Work From Home Trends Across Canada
Another interesting read in a very different direction is this recent brief from Tammy Schirle for the C.D. Howe Institute: Settling into a New Normal? Working from Home across Canada.
It breaks down current trends with some great data. Schirle finds that employees working from home (WFH) at least part of the week has stabilized at around 26%, well down from its pandemic peak but significantly above pre-pandemic trends.
Looking at regional variations, one interesting graph looks at WFH trends against average commute time. Unsurprisingly, there is a clear correlation with the length of commute.
WFH trends in different cities are also heavily impacted by their industry mix, with finance & insurance, professional, scientific and tech, information & cultural, and public administration sectors significantly more likely to have higher levels of WFH or hybrid arrangements.
One interesting takeaway is that large organizations are much more likely to offer WFH or hybrid arrangements. Schirle speculates that this “may, in part, reflect the industries these large employers are found in, but also the extent to which they would already have the human resource management practices in place that could facilitate managing employees working offsite”. I would be interested in more research on this front. It strikes me that, given small organizations face challenges in accessing talent, facilitating their ability to attract workers who prioritize WFH would broaden their available talent pool, provided their industry lends itself to flexible arrangements.
Another interesting recent piece on WFH trends is by Nicholas Bloom in the IMF Finance & Development Magazine: Working From Home is Powering Productivity.
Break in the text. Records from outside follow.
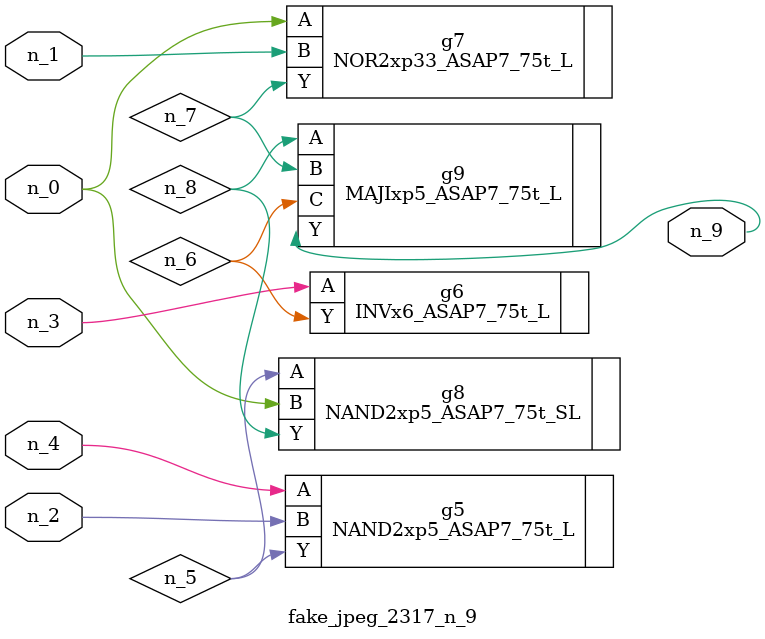
<source format=v>
module fake_jpeg_2317_n_9 (n_3, n_2, n_1, n_0, n_4, n_9);

input n_3;
input n_2;
input n_1;
input n_0;
input n_4;

output n_9;

wire n_8;
wire n_6;
wire n_5;
wire n_7;

NAND2xp5_ASAP7_75t_L g5 ( 
.A(n_4),
.B(n_2),
.Y(n_5)
);

INVx6_ASAP7_75t_L g6 ( 
.A(n_3),
.Y(n_6)
);

NOR2xp33_ASAP7_75t_L g7 ( 
.A(n_0),
.B(n_1),
.Y(n_7)
);

NAND2xp5_ASAP7_75t_SL g8 ( 
.A(n_5),
.B(n_0),
.Y(n_8)
);

MAJIxp5_ASAP7_75t_L g9 ( 
.A(n_8),
.B(n_7),
.C(n_6),
.Y(n_9)
);


endmodule
</source>
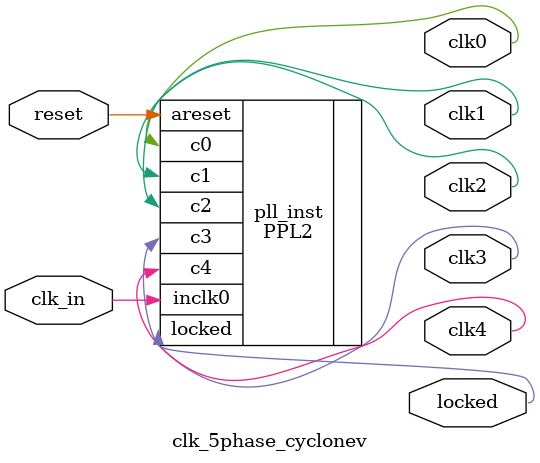
<source format=v>
module clk_5phase_cyclonev (
    input  wire clk_in,   // clock original
    input  wire reset,    // reset del PLL (activo en alto)
    output wire clk0,     // 0°
    output wire clk1,     // 72°
    output wire clk2,     // 144°
    output wire clk3,     // 216°
    output wire clk4,     // 288°
    output wire locked    // PLL locked
);

    PPL2 pll_inst (
        .inclk0(clk_in),
        .areset(reset),
        .c0(clk0),
        .c1(clk1),
        .c2(clk2),
        .c3(clk3),
        .c4(clk4),
        .locked(locked)
    );

endmodule

</source>
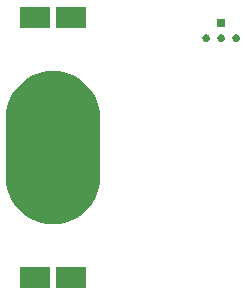
<source format=gbp>
G04 Layer: BottomPasteMaskLayer*
G04 EasyEDA v6.2.46, 2019-12-26T15:44:02--5:00*
G04 111d7bdae86b4e7985bcd74f00d2b945,ad3383c819c44bf79b2f5f1fb32db82d,10*
G04 Gerber Generator version 0.2*
G04 Scale: 100 percent, Rotated: No, Reflected: No *
G04 Dimensions in inches *
G04 leading zeros omitted , absolute positions ,2 integer and 4 decimal *
%FSLAX24Y24*%
%MOIN*%
G90*
G70D02*


%LPD*%
G36*
G01X6625Y9125D02*
G01X6625Y8875D01*
G01X6875Y8875D01*
G01X6875Y9125D01*
G01X6625Y9125D01*
G37*
G36*
G01X6250Y8625D02*
G01X6234Y8624D01*
G01X6220Y8621D01*
G01X6205Y8616D01*
G01X6191Y8610D01*
G01X6178Y8602D01*
G01X6167Y8593D01*
G01X6156Y8582D01*
G01X6147Y8571D01*
G01X6139Y8558D01*
G01X6133Y8544D01*
G01X6128Y8529D01*
G01X6125Y8515D01*
G01X6125Y8500D01*
G01X6125Y8484D01*
G01X6128Y8470D01*
G01X6133Y8455D01*
G01X6139Y8441D01*
G01X6147Y8428D01*
G01X6156Y8417D01*
G01X6167Y8406D01*
G01X6178Y8397D01*
G01X6191Y8389D01*
G01X6205Y8383D01*
G01X6220Y8378D01*
G01X6234Y8375D01*
G01X6250Y8375D01*
G01X6265Y8375D01*
G01X6279Y8378D01*
G01X6294Y8383D01*
G01X6308Y8389D01*
G01X6321Y8397D01*
G01X6332Y8406D01*
G01X6343Y8417D01*
G01X6352Y8428D01*
G01X6360Y8441D01*
G01X6366Y8455D01*
G01X6371Y8470D01*
G01X6374Y8484D01*
G01X6375Y8500D01*
G01X6374Y8515D01*
G01X6371Y8529D01*
G01X6366Y8544D01*
G01X6360Y8558D01*
G01X6352Y8571D01*
G01X6343Y8582D01*
G01X6332Y8593D01*
G01X6321Y8602D01*
G01X6308Y8610D01*
G01X6294Y8616D01*
G01X6279Y8621D01*
G01X6265Y8624D01*
G01X6250Y8625D01*
G37*
G36*
G01X7250Y8625D02*
G01X7234Y8624D01*
G01X7220Y8621D01*
G01X7205Y8616D01*
G01X7191Y8610D01*
G01X7178Y8602D01*
G01X7167Y8593D01*
G01X7156Y8582D01*
G01X7147Y8571D01*
G01X7139Y8558D01*
G01X7133Y8544D01*
G01X7128Y8529D01*
G01X7125Y8515D01*
G01X7125Y8500D01*
G01X7125Y8484D01*
G01X7128Y8470D01*
G01X7133Y8455D01*
G01X7139Y8441D01*
G01X7147Y8428D01*
G01X7156Y8417D01*
G01X7167Y8406D01*
G01X7178Y8397D01*
G01X7191Y8389D01*
G01X7205Y8383D01*
G01X7220Y8378D01*
G01X7234Y8375D01*
G01X7250Y8375D01*
G01X7265Y8375D01*
G01X7279Y8378D01*
G01X7294Y8383D01*
G01X7308Y8389D01*
G01X7321Y8397D01*
G01X7332Y8406D01*
G01X7343Y8417D01*
G01X7352Y8428D01*
G01X7360Y8441D01*
G01X7366Y8455D01*
G01X7371Y8470D01*
G01X7374Y8484D01*
G01X7375Y8500D01*
G01X7374Y8515D01*
G01X7371Y8529D01*
G01X7366Y8544D01*
G01X7360Y8558D01*
G01X7352Y8571D01*
G01X7343Y8582D01*
G01X7332Y8593D01*
G01X7321Y8602D01*
G01X7308Y8610D01*
G01X7294Y8616D01*
G01X7279Y8621D01*
G01X7265Y8624D01*
G01X7250Y8625D01*
G37*
G36*
G01X6750Y8625D02*
G01X6734Y8624D01*
G01X6720Y8621D01*
G01X6705Y8616D01*
G01X6691Y8610D01*
G01X6678Y8602D01*
G01X6667Y8593D01*
G01X6656Y8582D01*
G01X6647Y8571D01*
G01X6639Y8558D01*
G01X6633Y8544D01*
G01X6628Y8529D01*
G01X6625Y8515D01*
G01X6625Y8500D01*
G01X6625Y8484D01*
G01X6628Y8470D01*
G01X6633Y8455D01*
G01X6639Y8441D01*
G01X6647Y8428D01*
G01X6656Y8417D01*
G01X6667Y8406D01*
G01X6678Y8397D01*
G01X6691Y8389D01*
G01X6705Y8383D01*
G01X6720Y8378D01*
G01X6734Y8375D01*
G01X6750Y8375D01*
G01X6765Y8375D01*
G01X6779Y8378D01*
G01X6794Y8383D01*
G01X6808Y8389D01*
G01X6821Y8397D01*
G01X6832Y8406D01*
G01X6843Y8417D01*
G01X6852Y8428D01*
G01X6860Y8441D01*
G01X6866Y8455D01*
G01X6871Y8470D01*
G01X6874Y8484D01*
G01X6875Y8500D01*
G01X6874Y8515D01*
G01X6871Y8529D01*
G01X6866Y8544D01*
G01X6860Y8558D01*
G01X6852Y8571D01*
G01X6843Y8582D01*
G01X6832Y8593D01*
G01X6821Y8602D01*
G01X6808Y8610D01*
G01X6794Y8616D01*
G01X6779Y8621D01*
G01X6765Y8624D01*
G01X6750Y8625D01*
G37*
G36*
G01X1260Y169D02*
G01X2260Y169D01*
G01X2260Y869D01*
G01X1260Y869D01*
G01X1260Y169D01*
G37*
G36*
G01X1150Y2290D02*
G01X1339Y2302D01*
G01X1526Y2336D01*
G01X1708Y2393D01*
G01X1881Y2471D01*
G01X2044Y2569D01*
G01X2194Y2686D01*
G01X2328Y2821D01*
G01X2446Y2971D01*
G01X2544Y3133D01*
G01X2622Y3307D01*
G01X2678Y3488D01*
G01X2713Y3675D01*
G01X2724Y3865D01*
G01X2724Y5834D01*
G01X2713Y6024D01*
G01X2678Y6211D01*
G01X2622Y6392D01*
G01X2544Y6566D01*
G01X2446Y6728D01*
G01X2328Y6878D01*
G01X2194Y7013D01*
G01X2044Y7130D01*
G01X1881Y7228D01*
G01X1708Y7306D01*
G01X1526Y7363D01*
G01X1339Y7397D01*
G01X1150Y7409D01*
G01X960Y7397D01*
G01X773Y7363D01*
G01X591Y7306D01*
G01X418Y7228D01*
G01X255Y7130D01*
G01X105Y7013D01*
G01X-28Y6878D01*
G01X-146Y6728D01*
G01X-244Y6566D01*
G01X-322Y6392D01*
G01X-378Y6211D01*
G01X-413Y6024D01*
G01X-424Y5834D01*
G01X-424Y3865D01*
G01X-413Y3675D01*
G01X-378Y3488D01*
G01X-322Y3307D01*
G01X-244Y3133D01*
G01X-146Y2971D01*
G01X-28Y2821D01*
G01X105Y2686D01*
G01X255Y2569D01*
G01X418Y2471D01*
G01X591Y2393D01*
G01X773Y2336D01*
G01X960Y2302D01*
G01X1150Y2290D01*
G37*
G36*
G01X1260Y8830D02*
G01X2260Y8830D01*
G01X2260Y9530D01*
G01X1260Y9530D01*
G01X1260Y8830D01*
G37*
G36*
G01X39Y169D02*
G01X1039Y169D01*
G01X1039Y869D01*
G01X39Y869D01*
G01X39Y169D01*
G37*
G36*
G01X39Y8830D02*
G01X1039Y8830D01*
G01X1039Y9530D01*
G01X39Y9530D01*
G01X39Y8830D01*
G37*
M00*
M02*

</source>
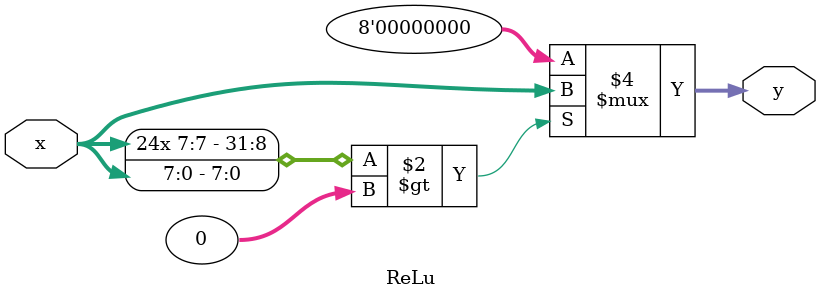
<source format=v>
`timescale 1ns / 1ps


module ReLu(y,x

    );
    input [7:0]x;
    output reg [7:0]y;
    
    always @*
    begin
    if ($signed(x)>0)
    y=x; 
    else
    y=0;
    end
endmodule

</source>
Looking primarily at US data, Bloom highlights how WFH has had a positive impact on labour supply, noting that there are approximately 2 million more employees with a disability working in the US post-pandemic, and that “these increases in disability employment have occurred primarily in high-WFH occupations”.
On firm-level productivity, Bloom finds that “the impact of fully remote work is perhaps neutral, because firms tend to adopt it only when such work arrangements match the work activity”, but that “the huge power of labor market inclusion means that the aggregate macro impact is likely to be positive”. Overall Bloom concludes that “when it comes to working from home, the winners massively outweigh the losers. Firms, employees, and society in general have all reaped huge benefits. In my lifetime as an economist I have never seen a change that is so broadly beneficial.”